EXTRAIT DU TEXTE:
================================
Cunning folk est un terme que je retrouve souvent au cours de mes lectures et traductions. Même si j’ai déjà traduit un article à ce sujet, j’aimerais revenir sur ce terme pour encore plus de clarté.

Le cunning man ou la cunning woman pratique la guérison ou plus précisément la médecine traditionnelle et magique, la divination, la magie populaire/des campagnes, la communication avec les esprits, il/elle lève également les sorts…

Des auteurs wiccans, comme Raymond Buckland dans « Wicca for One » ou encore Rosemary Ellen Guiley dans « the Encyclopedia of witches, witchcraft and wicca », expliquent que le mot cunning viendrait du Vieil Anglais kenning qui signifie « sage » ou « savant ». Pour eux, les cunning men et cunning women sont donc des hommes et femmes sages.

  • Le terme cunning, son origine :

Notre premier réflexe est de chercher le mot dans le dictionnaire d’anglais, mais cunning comme on l’emploie de nos jours ne nous renseigne pas vraiment sur ce que sont les cunning folk. En effet, le sens premier de cunning aujourd’hui est : rusé, malin, fourbe, trompeur… Il faut donc rechercher son étymologie.
================================
[Descriptions textuelles des points clés]

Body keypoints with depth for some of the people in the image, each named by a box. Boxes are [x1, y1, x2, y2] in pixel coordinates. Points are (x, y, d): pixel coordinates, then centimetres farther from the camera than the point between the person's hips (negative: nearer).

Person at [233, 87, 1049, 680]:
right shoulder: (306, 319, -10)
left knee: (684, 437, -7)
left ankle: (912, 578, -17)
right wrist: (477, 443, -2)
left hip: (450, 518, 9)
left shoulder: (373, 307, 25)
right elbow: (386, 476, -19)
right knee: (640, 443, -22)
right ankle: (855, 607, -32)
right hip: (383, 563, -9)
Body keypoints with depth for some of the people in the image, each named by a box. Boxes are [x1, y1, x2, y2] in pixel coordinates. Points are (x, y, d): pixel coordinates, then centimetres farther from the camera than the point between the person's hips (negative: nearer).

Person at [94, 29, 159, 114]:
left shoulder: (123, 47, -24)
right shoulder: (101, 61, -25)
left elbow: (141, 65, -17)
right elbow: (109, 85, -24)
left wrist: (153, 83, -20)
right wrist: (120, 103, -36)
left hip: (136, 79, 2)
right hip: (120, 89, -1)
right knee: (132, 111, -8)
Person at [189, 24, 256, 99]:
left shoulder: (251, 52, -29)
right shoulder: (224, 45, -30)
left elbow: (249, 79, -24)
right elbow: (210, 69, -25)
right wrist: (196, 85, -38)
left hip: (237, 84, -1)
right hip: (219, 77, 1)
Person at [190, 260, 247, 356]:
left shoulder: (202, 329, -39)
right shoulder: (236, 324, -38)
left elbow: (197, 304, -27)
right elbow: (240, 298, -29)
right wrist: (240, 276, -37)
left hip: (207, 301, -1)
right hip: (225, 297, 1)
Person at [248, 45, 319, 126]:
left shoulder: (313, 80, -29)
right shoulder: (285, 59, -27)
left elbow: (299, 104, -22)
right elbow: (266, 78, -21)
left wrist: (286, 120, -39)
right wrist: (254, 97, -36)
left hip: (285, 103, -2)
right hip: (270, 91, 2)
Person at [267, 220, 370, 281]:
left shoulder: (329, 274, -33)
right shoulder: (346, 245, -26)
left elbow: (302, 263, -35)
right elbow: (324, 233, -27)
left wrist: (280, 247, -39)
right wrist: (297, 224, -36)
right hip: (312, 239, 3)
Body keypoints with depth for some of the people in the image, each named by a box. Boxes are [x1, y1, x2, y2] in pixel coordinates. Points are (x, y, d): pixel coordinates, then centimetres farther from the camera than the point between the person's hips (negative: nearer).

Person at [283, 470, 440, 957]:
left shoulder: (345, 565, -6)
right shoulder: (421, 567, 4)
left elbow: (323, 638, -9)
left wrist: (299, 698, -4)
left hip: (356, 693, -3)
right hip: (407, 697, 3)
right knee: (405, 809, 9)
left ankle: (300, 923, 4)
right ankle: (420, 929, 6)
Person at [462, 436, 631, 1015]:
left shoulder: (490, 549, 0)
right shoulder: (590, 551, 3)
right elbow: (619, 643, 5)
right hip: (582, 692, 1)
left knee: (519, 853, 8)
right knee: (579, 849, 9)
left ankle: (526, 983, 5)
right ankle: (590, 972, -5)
================================
CONSIGNE 1:
Recopiez fidèlement le passage du texte sur les cunning folk qui va de « Cunning folk est » jusqu'à « et femmes sages. ».
CONSIGNE 2:
Reproduisez à l'identique, dans la liste, toutes les lignes depuis celle qui contient « left wrist: (299, 698, -4) » jusqu'à celle qui contient « right knee: (579, 849, 9) », ces deux lignes comprises, et rien d'autre.

ZONE DE RÉPONSE 1:
Cunning folk est un terme que je retrouve souvent au cours de mes lectures et traductions. Même si j’ai déjà traduit un article à ce sujet, j’aimerais revenir sur ce terme pour encore plus de clarté.

Le cunning man ou la cunning woman pratique la guérison ou plus précisément la médecine traditionnelle et magique, la divination, la magie populaire/des campagnes, la communication avec les esprits, il/elle lève également les sorts…

Des auteurs wiccans, comme Raymond Buckland dans « Wicca for One » ou encore Rosemary Ellen Guiley dans « the Encyclopedia of witches, witchcraft and wicca », expliquent que le mot cunning viendrait du Vieil Anglais kenning qui signifie « sage » ou « savant ». Pour eux, les cunning men et cunning women sont donc des hommes et femmes sages.

ZONE DE RÉPONSE 2:
left wrist: (299, 698, -4)
left hip: (356, 693, -3)
right hip: (407, 697, 3)
right knee: (405, 809, 9)
left ankle: (300, 923, 4)
right ankle: (420, 929, 6)
Person at [462, 436, 631, 1015]:
left shoulder: (490, 549, 0)
right shoulder: (590, 551, 3)
right elbow: (619, 643, 5)
right hip: (582, 692, 1)
left knee: (519, 853, 8)
right knee: (579, 849, 9)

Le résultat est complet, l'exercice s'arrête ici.